Among the entries below, how many lines contain "might"? Answer with the number only.

Data excerpts:
*** Block opens ***
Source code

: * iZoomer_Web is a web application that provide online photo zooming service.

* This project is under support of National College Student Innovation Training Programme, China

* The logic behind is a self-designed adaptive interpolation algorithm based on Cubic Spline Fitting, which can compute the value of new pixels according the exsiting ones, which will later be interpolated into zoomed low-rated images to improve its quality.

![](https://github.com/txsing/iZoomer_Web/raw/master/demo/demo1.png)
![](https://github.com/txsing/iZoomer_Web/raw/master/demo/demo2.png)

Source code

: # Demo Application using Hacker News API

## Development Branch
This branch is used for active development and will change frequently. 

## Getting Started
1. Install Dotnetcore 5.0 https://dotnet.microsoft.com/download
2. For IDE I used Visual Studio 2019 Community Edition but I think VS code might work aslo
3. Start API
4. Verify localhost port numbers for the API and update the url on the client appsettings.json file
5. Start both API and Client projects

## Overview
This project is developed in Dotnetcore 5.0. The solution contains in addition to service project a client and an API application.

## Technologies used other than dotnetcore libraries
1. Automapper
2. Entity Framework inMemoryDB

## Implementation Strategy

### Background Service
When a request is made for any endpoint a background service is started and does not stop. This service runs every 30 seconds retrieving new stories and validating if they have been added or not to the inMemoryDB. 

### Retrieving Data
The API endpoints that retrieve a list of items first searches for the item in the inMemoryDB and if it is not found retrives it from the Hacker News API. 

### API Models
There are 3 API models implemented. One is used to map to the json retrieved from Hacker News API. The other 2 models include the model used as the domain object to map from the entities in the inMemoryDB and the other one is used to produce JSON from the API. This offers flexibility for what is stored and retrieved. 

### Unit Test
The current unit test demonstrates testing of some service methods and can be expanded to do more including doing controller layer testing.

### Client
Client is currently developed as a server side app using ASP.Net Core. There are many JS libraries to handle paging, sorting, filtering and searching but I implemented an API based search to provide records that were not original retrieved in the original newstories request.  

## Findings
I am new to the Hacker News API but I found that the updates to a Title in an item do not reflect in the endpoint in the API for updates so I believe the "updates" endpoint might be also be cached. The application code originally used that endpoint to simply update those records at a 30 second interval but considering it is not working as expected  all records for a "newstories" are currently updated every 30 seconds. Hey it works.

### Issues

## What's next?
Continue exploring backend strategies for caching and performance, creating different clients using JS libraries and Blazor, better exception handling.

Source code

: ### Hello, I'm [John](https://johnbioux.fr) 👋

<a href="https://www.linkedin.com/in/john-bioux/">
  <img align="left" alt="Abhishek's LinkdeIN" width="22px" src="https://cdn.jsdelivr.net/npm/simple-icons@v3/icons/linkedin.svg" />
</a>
*** Block closes ***
*Solved exercise:*
2